Constat d’un échec historique

Répondre à cette question est difficile, parce qu’elle renvoie à deux domaines complexes : la connaissance de l’Histoire et la place de l’Homme dans la "construction" de l’Histoire.

En vérité, nous ne savons pas ce qu’est construire une alternative, c’est-à-dire un passage radical d’un mode de production et de distribution des richesses, à un autre et comment s’y prendre... mais nous refusons de nous l’avouer.

Si l’on regarde l’Histoire, on ne peut que constater qu’il n’y a jamais eu de stratégie véritable en vue d’une alternative à un système et ce pour une raison simple : il n’y avait pas une connaissance de ce qu’est l’Histoire. Les actions entreprises tout au long des siècles n’étaient, en terme d’action, que de simples opportunités... y compris le passage l’Ancien Régime au capitalisme en Europe.

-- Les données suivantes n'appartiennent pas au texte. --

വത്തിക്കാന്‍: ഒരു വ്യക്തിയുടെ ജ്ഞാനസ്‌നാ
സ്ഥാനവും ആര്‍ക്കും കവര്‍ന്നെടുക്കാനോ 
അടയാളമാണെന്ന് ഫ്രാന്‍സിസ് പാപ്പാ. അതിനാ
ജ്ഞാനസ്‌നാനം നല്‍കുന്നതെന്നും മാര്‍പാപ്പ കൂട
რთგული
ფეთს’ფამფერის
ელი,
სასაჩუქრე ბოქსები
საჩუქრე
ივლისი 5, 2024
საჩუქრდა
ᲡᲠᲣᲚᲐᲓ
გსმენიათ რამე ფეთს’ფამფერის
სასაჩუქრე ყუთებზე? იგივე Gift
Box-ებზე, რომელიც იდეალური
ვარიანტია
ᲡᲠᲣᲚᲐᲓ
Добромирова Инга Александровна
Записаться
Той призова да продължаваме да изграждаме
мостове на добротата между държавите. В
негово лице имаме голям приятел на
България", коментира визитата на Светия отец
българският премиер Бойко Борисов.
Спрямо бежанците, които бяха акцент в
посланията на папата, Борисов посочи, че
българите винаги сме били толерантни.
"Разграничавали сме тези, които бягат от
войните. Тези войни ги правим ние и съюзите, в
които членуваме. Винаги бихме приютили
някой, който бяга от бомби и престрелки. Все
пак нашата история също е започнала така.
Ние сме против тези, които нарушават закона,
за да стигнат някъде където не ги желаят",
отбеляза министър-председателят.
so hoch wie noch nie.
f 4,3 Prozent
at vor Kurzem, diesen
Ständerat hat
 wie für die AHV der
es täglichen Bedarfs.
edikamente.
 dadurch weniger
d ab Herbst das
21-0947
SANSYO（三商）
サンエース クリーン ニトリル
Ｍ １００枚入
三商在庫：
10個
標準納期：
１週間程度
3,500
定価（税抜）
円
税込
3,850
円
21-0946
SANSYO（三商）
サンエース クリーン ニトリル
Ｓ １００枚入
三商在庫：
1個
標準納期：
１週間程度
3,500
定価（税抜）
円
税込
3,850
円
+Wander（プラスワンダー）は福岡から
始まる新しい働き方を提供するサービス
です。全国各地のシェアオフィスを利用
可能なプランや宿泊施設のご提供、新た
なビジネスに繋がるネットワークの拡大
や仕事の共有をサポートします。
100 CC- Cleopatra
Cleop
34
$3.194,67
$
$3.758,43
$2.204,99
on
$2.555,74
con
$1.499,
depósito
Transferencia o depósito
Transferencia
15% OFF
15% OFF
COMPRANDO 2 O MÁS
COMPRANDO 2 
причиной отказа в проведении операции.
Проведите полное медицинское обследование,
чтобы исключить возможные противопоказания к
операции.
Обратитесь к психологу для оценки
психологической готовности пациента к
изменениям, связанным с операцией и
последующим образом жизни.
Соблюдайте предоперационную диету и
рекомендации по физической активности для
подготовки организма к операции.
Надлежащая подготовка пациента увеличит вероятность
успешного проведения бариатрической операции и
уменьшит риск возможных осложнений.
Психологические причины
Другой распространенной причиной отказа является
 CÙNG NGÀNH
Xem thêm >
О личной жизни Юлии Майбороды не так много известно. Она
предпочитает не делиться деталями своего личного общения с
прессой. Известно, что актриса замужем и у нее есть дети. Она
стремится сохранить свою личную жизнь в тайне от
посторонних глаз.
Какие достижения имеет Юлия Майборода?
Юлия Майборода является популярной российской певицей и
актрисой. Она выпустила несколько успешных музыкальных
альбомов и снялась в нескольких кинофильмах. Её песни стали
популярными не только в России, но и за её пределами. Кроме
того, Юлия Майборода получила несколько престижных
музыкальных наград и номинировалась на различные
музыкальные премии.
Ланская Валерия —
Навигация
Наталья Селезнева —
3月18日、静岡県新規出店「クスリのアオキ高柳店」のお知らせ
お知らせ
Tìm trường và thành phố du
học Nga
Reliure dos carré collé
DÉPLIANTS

MECONNAISSANCE DE L’HISTOIRE ET OPPORTUNISME POLITIQUE

La tentative de compréhension de la dynamique des évènements historiques, de la recherche d’une logique dans le déroulement de l’Histoire, d’essayer de donner un sens à cette dernière, est tout à fait récente et peut-être datée du 19e siècle. Démarche héritière du Siècle des Lumières, elle se fonde sur la conception qui fait de l’Homme l’acteur de sa propre Histoire.

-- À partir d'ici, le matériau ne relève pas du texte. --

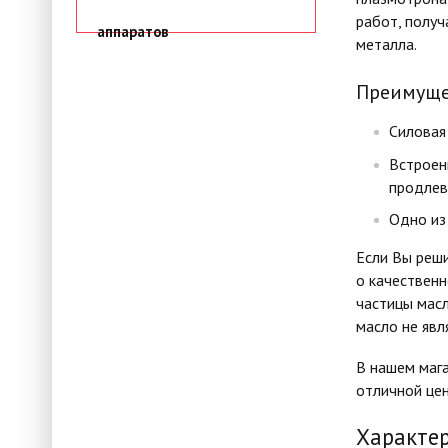
работ, получ
аппаратов
металла.
Преимуще
Силовая
Встроен
продлев
Одно из
Если Вы реш
о качествен
частицы масл
масло не явл
В нашем мага
отличной цен
Характе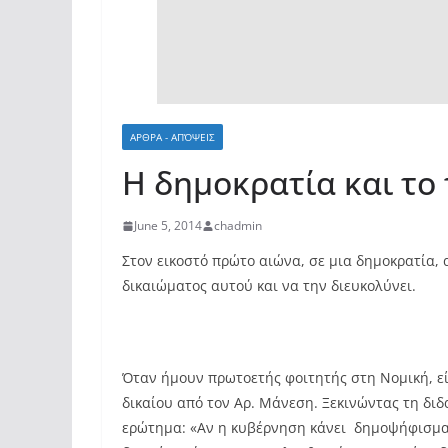
ΑΡΘΡΑ - ΑΠΌΨΕΙΣ
Η δημοκρατία και το 
June 5, 2014
chadmin
Στον εικοστό πρώτο αιώνα, σε μια δημοκρατία, 
δικαιώματος αυτού και να την διευκολύνει.
Όταν ήμουν πρωτοετής φοιτητής στη Νομική, 
δικαίου από τον Αρ. Μάνεση. Ξεκινώντας τη διδ
ερώτημα: «Αν η κυβέρνηση κάνει δημοψήφισμα 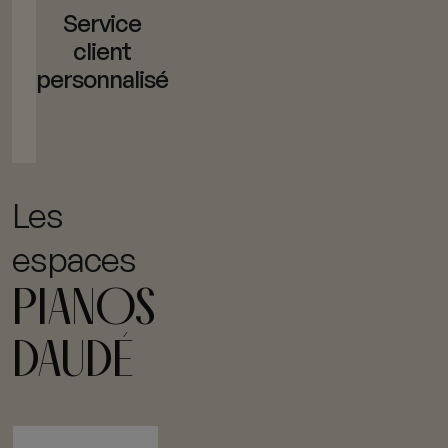
Service
client
personnalisé
Les
espaces
PIANOS
DAUDÉ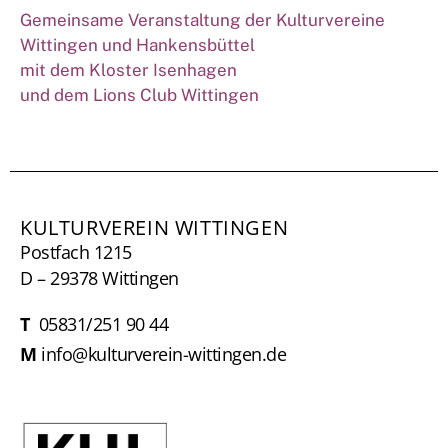
Gemeinsame Veranstaltung der Kulturvereine
Wittingen und Hankensbüttel
mit dem Kloster Isenhagen
und dem Lions Club Wittingen
KULTURVEREIN WITTINGEN
Postfach 1215
D – 29378 Wittingen
T
05831/251 90 44
M
info@kulturverein-wittingen.de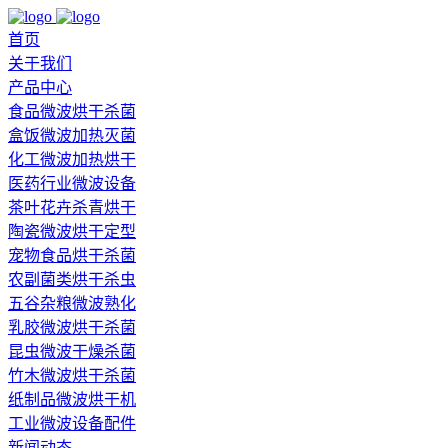
首页
关于我们
产品中心
食品微波烘干杀菌
盒饭微波加热灭菌
化工微波加热烘干
医药行业微波设备
茶叶花卉杀青烘干
陶瓷微波烘干定型
宠物食品烘干杀菌
农副菌类烘干杀虫
五谷杂粮微波熟化
乳胶微波烘干杀菌
昆虫微波干燥杀菌
竹木微波烘干杀菌
纸制品微波烘干机
工业微波设备配件
新闻动态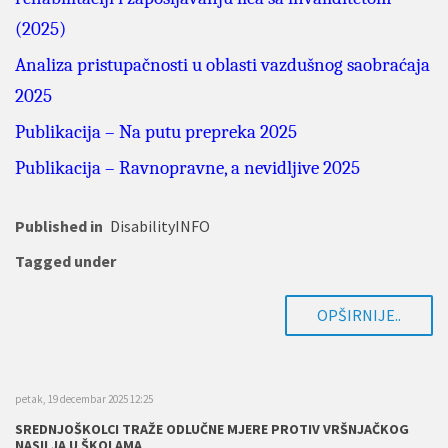
(2025)
Analiza pristupačnosti u oblasti vazdušnog saobraćaja
2025
Publikacija – Na putu prepreka 2025
Publikacija – Ravnopravne, a nevidljive 2025
Published in
DisabilityINFO
Tagged under
OPŠIRNIJE..
petak, 19 decembar 2025 12:25
SREDNJOŠKOLCI TRAŽE ODLUČNE MJERE PROTIV VRŠNJAČKOG
NASILJA U ŠKOLAMA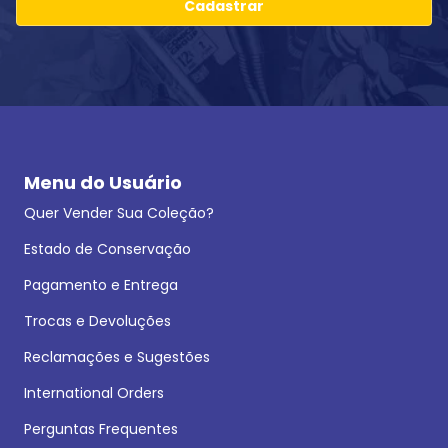
Cadastrar
Menu do Usuário
Quer Vender Sua Coleção?
Estado de Conservação
Pagamento e Entrega
Trocas e Devoluções
Reclamações e Sugestões
International Orders
Perguntas Frequentes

De fait, avant le 19e siècle, il n’y a aucune interprétation de l’Histoire qui, si j’ose dire, est laissée entre les mains de Dieu. C’est Dieu, ou les dieux, qui, pour nos ancêtres, fait/font l’Histoire. Conception, bien sûr, défendue par les possesseurs du pouvoir et les tenants des religions. Cette conception ayant l’avantage inestimable de prêcher, au sens propre, comme au sens figuré, la pérennité du système existant.

La plupart des changements politiques et sociaux, les vrais, ceux qui changent la nature des rapports sociaux, pas les évènements montés en épingle par l’Histoire officielle et qui n’ont vu que le triomphe d’arrivistes, assoiffés du pouvoir, ces changements radicaux donc, permettant de passer d’un mode de production à un autre, se sont fait sans plans, sans modèles, sans véritable volonté fondée sur une « science de l’Histoire ». De ce point de vue on peut dire, d’une certaine manière que l’Histoire s’est faite sans l’Homme-sujet, acteur de son Histoire.

De ce nouveau rôle, il a tout à apprendre et/ou à réapprendre, en ce début de 21e siècle, il se doit impérativement de faire le bilan de ces presque deux siècles d’erreurs.

Aujourd’hui, et jusqu’à aujourd’hui, on peut dire que l’Homme a été incapable d’assumer ce qu’il avait lui-même déclaré : être acteur de son Histoire. Il n’a maîtrisé ni le progrès technique issu de son cerveau - voir les questions d’environnement, les conditions de travail, -, ni l’organisation sociale qui devait être fondée sur une éthique respectueuse de toutes et tous présents et à venir,... et qui plus est fondée justement sur ce progrès technique.

Constat excessif diront certains. Pas du tout,... regardez le bilan du 20e siècle et ce que nous promet le 21e... et évaluez, l’efficacité et le résultat des stratégies de changements au siècle dernier et celles qui, aujourd’hui, existent.

Dans le premier cas, tout a échoué,...citez une seule expérience de dépassement du capitalisme qui ai réussi !...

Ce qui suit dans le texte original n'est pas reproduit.